A September 2011 letter to Abdullah bin Laden from the U.S. Embassy in Riyadh responds to a request for a death certificate from the U.S. government. Glen Keiser, the Consul General in Riyadh, politely tells Abdullah that no such document exists for Osama bin Laden, and that the lack of issuance is “regular practice for individuals killed in the course of military operations.” (RELATED: Here’s An Al-Qaida Job Application)

But Keiser apparently sent bin Laden other evidence of his father’s death. The Department of Justice dismissed its formal criminal case against Osama bin Laden after U.S. Special Forces killed him in May 2011, and Keiser alludes to including a copy of the “sworn declaration of facts supporting the conclusion that Usama bin Laden was killed.”

He concludes his letter to the terrorist mastermind’s son, “I hope that these U.S. Government documents are of assistance to you and your family.”

Abdullah then turned to the Saudi royal court. In a May 2012 letter to the deputy foreign affairs minister Prince Abdulaziz bin Abdullah, he described the situation that has kept him from receiving direct legal proof of his father’s death. Presenting a copy of Keiser’s letter, he writes that “Due to our urgent need for… proof of legal inheritance, we need ratification by the Saudi Ministry of Foreign Affairs on the [U.S.] embassy’s attached statement, to be able to submit it to the General Court in Jeddah.”

We hope that Your Highness,” he writes in Arabic, “will have praiseworthy graciousness to those who require ratification of the embassy’s statement.”

No response from the Foreign Ministry is immediately apparent in Wikileaks’ release.

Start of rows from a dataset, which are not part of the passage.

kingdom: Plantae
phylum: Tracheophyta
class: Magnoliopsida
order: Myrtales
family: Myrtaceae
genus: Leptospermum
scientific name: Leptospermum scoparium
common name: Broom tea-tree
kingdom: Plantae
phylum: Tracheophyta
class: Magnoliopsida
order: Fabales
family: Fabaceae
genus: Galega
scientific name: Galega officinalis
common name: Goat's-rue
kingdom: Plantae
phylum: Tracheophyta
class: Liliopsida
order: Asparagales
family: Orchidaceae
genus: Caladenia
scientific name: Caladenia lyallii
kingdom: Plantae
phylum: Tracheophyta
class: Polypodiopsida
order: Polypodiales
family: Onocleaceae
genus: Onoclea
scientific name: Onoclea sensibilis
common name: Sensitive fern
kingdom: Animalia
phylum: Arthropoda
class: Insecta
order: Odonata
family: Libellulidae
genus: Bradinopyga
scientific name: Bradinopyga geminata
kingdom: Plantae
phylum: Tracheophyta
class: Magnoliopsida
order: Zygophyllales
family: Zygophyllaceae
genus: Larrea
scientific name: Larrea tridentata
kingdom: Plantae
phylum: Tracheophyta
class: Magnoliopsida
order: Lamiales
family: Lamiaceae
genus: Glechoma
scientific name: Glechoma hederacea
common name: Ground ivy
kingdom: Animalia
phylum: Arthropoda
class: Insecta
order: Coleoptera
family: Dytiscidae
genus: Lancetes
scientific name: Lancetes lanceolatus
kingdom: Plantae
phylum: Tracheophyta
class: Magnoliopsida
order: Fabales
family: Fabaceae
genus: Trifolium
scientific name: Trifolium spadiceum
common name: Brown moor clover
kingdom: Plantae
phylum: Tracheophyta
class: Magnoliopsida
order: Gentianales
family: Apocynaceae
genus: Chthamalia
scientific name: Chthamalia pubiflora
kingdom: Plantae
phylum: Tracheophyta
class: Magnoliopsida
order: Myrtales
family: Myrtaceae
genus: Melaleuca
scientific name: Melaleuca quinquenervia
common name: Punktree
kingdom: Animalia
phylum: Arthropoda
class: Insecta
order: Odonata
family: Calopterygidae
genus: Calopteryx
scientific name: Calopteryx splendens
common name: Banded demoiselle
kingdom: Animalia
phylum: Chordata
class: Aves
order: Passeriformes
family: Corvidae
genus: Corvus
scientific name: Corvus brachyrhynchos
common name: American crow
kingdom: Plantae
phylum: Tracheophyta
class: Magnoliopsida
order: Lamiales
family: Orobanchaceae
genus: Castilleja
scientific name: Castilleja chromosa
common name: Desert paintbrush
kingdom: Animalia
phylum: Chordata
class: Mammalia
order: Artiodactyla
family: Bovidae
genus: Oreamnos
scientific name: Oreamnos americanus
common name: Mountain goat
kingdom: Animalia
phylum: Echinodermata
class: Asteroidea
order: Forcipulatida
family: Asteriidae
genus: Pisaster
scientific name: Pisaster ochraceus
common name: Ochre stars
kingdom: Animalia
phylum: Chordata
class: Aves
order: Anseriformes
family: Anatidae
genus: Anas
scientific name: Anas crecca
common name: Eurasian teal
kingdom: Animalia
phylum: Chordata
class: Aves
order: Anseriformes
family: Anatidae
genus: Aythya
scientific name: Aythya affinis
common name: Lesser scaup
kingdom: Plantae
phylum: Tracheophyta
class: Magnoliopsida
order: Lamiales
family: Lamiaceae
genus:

Osama bin Laden’s family came to public attention last month, when the U.S. Director of National Intelligence released copies of documents from in the al-Qaida leader’s compound. Among them was a love letter from another son, Saad, to his wife — which many American news outlets misattributed to Osama bin Laden himself. (RELATED: Nobody In The News Knows How Arabic Names Work)

Al-Akhbar, Wikileaks’ “media partner” in releasing the purported Saudi cables, will begin publishing more documents on Saturday.